--- Begin ---

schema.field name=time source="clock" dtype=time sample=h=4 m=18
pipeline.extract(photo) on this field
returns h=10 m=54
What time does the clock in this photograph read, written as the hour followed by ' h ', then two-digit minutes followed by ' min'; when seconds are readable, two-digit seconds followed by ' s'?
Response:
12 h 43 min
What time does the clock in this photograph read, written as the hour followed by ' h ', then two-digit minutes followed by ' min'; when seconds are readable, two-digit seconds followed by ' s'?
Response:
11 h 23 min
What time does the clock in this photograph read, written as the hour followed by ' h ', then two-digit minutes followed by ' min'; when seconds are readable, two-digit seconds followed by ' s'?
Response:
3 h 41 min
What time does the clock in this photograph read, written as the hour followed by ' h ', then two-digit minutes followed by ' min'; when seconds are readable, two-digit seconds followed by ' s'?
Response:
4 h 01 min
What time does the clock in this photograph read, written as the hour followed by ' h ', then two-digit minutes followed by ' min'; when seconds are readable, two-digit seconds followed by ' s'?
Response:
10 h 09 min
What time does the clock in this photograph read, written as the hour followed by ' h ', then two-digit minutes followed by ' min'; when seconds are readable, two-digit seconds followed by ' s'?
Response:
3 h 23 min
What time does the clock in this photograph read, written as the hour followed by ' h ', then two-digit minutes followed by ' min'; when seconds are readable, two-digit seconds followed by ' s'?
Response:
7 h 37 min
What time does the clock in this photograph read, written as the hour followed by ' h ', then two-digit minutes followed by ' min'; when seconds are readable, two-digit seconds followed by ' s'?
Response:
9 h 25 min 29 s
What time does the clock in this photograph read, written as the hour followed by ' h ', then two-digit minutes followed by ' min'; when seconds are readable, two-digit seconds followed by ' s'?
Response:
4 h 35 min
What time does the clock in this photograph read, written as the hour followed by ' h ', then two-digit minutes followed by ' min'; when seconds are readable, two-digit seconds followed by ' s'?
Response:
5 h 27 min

--- End ---

TASK STATEMENT
Print every entry above again, unchanged and in the same order.

COMPLETE ANSWER
schema.field name=time source="clock" dtype=time sample=h=4 m=18
pipeline.extract(photo) on this field
returns h=10 m=54
What time does the clock in this photograph read, written as the hour followed by ' h ', then two-digit minutes followed by ' min'; when seconds are readable, two-digit seconds followed by ' s'?
Response:
12 h 43 min
What time does the clock in this photograph read, written as the hour followed by ' h ', then two-digit minutes followed by ' min'; when seconds are readable, two-digit seconds followed by ' s'?
Response:
11 h 23 min
What time does the clock in this photograph read, written as the hour followed by ' h ', then two-digit minutes followed by ' min'; when seconds are readable, two-digit seconds followed by ' s'?
Response:
3 h 41 min
What time does the clock in this photograph read, written as the hour followed by ' h ', then two-digit minutes followed by ' min'; when seconds are readable, two-digit seconds followed by ' s'?
Response:
4 h 01 min
What time does the clock in this photograph read, written as the hour followed by ' h ', then two-digit minutes followed by ' min'; when seconds are readable, two-digit seconds followed by ' s'?
Response:
10 h 09 min
What time does the clock in this photograph read, written as the hour followed by ' h ', then two-digit minutes followed by ' min'; when seconds are readable, two-digit seconds followed by ' s'?
Response:
3 h 23 min
What time does the clock in this photograph read, written as the hour followed by ' h ', then two-digit minutes followed by ' min'; when seconds are readable, two-digit seconds followed by ' s'?
Response:
7 h 37 min
What time does the clock in this photograph read, written as the hour followed by ' h ', then two-digit minutes followed by ' min'; when seconds are readable, two-digit seconds followed by ' s'?
Response:
9 h 25 min 29 s
What time does the clock in this photograph read, written as the hour followed by ' h ', then two-digit minutes followed by ' min'; when seconds are readable, two-digit seconds followed by ' s'?
Response:
4 h 35 min
What time does the clock in this photograph read, written as the hour followed by ' h ', then two-digit minutes followed by ' min'; when seconds are readable, two-digit seconds followed by ' s'?
Response:
5 h 27 min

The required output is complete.